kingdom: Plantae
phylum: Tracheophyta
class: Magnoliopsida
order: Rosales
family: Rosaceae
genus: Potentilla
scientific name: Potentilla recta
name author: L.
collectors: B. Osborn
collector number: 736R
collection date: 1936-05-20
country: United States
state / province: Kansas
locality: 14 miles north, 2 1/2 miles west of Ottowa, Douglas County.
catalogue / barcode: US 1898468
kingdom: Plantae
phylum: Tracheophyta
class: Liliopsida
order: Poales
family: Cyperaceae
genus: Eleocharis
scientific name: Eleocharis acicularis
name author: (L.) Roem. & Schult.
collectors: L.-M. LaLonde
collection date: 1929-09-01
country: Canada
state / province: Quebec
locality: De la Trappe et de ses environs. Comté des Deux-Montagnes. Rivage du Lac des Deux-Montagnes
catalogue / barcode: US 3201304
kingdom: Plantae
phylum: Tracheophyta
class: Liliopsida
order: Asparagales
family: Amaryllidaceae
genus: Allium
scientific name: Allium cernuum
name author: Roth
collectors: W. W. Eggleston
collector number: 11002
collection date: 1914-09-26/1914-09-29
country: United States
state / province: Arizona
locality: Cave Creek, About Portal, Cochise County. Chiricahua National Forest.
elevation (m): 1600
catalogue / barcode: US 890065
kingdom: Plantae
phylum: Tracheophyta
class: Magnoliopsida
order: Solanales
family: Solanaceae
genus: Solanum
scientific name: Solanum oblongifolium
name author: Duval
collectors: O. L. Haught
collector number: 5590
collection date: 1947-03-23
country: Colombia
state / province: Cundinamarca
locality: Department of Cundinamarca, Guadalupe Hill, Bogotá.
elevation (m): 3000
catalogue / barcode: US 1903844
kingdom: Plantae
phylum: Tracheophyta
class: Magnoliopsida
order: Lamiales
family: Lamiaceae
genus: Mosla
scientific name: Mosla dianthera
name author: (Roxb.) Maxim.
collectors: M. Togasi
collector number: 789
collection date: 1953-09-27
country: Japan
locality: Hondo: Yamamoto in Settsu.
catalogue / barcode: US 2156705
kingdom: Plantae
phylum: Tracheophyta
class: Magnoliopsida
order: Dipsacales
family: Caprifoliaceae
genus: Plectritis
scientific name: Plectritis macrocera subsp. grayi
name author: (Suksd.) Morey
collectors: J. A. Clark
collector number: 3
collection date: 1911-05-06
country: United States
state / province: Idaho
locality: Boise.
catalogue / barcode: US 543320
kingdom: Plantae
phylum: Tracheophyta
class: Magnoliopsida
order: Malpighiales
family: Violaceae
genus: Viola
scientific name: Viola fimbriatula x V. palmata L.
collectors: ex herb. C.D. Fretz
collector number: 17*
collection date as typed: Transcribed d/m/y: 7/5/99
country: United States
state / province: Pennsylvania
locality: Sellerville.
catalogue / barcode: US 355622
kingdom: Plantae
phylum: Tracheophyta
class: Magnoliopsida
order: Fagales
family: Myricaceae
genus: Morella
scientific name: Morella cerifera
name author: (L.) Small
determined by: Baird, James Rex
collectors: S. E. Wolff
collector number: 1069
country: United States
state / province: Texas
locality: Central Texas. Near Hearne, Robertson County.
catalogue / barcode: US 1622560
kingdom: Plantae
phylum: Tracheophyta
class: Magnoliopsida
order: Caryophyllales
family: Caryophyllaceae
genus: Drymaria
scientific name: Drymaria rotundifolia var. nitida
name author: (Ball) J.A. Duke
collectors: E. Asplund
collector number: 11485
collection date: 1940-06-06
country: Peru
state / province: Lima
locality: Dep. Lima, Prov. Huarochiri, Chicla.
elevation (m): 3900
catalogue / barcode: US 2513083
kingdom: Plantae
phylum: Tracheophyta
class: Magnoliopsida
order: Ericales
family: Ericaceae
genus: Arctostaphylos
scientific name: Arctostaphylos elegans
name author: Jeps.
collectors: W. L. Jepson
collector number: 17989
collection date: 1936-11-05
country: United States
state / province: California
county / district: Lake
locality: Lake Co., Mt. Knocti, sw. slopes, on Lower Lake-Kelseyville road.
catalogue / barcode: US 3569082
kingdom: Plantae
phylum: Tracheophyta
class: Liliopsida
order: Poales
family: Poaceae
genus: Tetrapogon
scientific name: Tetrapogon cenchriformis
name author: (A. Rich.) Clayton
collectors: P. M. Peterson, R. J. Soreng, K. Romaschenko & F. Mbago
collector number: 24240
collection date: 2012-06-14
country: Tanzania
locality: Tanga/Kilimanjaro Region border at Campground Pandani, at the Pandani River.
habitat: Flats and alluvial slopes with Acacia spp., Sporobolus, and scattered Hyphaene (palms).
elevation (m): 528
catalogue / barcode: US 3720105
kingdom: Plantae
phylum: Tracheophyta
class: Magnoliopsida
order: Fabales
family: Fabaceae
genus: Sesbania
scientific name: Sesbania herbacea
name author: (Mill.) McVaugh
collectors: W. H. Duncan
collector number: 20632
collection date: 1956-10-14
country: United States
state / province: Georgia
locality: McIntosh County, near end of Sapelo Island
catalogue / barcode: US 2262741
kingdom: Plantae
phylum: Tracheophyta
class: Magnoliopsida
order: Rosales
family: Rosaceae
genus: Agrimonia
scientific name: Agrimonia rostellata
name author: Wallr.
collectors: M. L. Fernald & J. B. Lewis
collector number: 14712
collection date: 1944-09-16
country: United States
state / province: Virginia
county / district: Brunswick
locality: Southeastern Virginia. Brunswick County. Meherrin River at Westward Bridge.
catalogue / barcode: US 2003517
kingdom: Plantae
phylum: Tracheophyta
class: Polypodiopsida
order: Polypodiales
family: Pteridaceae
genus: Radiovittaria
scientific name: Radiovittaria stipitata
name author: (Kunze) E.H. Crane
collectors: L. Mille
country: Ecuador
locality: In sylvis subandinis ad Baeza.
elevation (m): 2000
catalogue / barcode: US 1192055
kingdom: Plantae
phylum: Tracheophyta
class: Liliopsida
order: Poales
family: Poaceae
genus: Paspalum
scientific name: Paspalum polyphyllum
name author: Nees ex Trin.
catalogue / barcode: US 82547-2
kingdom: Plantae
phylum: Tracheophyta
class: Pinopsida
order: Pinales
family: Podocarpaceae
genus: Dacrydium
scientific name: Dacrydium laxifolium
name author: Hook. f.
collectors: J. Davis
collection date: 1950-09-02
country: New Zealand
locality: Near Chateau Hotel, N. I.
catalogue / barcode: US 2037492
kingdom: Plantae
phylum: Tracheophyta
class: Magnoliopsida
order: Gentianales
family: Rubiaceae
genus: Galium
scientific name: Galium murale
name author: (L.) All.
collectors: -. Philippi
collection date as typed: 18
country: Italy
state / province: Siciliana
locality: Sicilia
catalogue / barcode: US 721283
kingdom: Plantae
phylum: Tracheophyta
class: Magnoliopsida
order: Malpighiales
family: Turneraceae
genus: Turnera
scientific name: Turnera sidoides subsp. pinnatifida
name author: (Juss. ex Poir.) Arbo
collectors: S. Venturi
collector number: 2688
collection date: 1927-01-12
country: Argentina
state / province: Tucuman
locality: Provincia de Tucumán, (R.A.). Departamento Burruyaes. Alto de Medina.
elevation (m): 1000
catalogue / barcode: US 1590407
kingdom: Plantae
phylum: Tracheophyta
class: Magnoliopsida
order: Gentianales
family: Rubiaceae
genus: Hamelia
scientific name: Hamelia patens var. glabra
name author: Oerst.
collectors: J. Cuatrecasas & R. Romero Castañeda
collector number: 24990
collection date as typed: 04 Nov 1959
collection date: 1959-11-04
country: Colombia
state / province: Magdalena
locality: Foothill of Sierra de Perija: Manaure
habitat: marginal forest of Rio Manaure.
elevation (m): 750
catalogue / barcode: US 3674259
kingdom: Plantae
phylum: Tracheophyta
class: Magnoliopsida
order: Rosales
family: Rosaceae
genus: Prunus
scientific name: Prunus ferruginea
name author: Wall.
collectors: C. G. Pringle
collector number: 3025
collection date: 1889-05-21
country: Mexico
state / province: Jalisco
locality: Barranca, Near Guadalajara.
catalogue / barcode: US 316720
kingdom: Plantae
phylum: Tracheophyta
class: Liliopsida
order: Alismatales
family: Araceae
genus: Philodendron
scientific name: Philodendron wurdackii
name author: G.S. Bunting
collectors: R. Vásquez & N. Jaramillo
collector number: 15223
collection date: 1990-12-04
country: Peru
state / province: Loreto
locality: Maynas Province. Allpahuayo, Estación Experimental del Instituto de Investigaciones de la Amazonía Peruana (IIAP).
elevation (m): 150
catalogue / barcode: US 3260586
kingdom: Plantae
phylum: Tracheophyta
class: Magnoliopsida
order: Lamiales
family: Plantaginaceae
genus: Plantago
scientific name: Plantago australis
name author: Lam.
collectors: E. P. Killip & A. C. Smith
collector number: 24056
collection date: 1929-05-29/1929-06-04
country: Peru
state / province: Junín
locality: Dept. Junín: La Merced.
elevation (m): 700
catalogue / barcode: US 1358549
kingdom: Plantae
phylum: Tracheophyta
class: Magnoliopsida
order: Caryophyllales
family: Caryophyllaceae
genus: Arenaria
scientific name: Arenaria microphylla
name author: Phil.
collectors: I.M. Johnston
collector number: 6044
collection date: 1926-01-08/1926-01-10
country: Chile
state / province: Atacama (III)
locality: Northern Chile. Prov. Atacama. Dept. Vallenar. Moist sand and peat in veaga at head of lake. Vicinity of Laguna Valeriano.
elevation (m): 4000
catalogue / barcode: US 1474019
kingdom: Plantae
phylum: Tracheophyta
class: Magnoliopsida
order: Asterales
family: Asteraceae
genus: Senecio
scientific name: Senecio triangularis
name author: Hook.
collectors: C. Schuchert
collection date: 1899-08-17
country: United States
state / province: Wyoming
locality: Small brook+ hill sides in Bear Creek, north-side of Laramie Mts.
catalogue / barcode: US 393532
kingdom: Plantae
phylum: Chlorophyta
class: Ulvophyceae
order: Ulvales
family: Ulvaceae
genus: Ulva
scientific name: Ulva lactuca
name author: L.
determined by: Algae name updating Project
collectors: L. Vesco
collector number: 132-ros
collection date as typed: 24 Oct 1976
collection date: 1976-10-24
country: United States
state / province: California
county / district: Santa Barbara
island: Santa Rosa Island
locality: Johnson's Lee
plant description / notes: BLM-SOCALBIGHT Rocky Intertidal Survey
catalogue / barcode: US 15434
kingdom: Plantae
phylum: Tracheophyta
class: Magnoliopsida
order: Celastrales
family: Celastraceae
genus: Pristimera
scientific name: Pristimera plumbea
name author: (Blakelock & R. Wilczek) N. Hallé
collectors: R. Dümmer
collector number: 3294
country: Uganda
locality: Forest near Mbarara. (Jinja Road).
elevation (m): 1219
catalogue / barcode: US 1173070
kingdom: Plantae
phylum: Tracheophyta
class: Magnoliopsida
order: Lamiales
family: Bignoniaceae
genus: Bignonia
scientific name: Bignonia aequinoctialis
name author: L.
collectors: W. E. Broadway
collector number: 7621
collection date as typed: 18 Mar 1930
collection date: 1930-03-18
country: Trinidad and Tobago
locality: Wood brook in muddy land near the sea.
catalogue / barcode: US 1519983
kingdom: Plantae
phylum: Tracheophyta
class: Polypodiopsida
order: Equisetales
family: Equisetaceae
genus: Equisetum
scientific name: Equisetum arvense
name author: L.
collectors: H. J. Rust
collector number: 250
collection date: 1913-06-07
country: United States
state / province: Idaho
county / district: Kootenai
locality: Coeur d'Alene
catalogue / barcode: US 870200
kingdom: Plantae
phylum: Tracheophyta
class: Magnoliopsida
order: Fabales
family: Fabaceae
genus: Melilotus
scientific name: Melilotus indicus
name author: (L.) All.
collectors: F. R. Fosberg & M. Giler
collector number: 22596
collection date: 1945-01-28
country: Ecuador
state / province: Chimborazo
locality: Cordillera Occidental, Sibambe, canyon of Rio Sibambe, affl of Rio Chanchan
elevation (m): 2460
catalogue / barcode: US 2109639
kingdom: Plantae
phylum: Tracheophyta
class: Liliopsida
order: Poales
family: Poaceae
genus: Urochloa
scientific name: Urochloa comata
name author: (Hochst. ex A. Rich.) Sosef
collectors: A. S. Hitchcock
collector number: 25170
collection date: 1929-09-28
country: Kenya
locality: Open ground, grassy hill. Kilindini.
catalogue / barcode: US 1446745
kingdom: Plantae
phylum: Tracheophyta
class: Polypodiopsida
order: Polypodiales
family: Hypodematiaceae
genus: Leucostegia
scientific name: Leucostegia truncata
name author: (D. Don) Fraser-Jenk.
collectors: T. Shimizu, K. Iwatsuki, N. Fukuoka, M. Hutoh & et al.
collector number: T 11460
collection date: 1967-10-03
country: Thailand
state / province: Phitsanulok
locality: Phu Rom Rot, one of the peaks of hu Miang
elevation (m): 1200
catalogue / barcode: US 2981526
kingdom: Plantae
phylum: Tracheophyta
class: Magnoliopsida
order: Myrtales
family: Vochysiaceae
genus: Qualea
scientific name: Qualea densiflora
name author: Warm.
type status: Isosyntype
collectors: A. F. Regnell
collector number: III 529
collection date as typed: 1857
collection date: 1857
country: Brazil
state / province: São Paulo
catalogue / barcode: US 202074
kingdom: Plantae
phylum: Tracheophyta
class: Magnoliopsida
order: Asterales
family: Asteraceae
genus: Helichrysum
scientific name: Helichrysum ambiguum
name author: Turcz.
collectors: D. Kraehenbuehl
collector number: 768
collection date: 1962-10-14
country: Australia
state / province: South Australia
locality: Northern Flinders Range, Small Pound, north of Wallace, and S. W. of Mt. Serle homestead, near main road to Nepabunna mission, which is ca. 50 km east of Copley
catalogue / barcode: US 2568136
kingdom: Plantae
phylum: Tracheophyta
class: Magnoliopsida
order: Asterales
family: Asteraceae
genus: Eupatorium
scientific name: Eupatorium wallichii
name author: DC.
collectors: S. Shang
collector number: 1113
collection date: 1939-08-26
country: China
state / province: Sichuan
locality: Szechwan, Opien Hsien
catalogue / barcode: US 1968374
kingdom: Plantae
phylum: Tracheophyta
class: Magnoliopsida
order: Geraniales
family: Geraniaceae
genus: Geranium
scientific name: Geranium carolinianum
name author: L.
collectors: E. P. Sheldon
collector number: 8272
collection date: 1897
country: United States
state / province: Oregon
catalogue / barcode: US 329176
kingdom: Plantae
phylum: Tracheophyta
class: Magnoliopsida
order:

::::::::::

Given exercise -
Reproduce verbatim everything from the line containing "genus: Helichrysum" down to the line containing "state / province: South Australia", including both of those lines.

Full response -
genus: Helichrysum
scientific name: Helichrysum ambiguum
name author: Turcz.
collectors: D. Kraehenbuehl
collector number: 768
collection date: 1962-10-14
country: Australia
state / province: South Australia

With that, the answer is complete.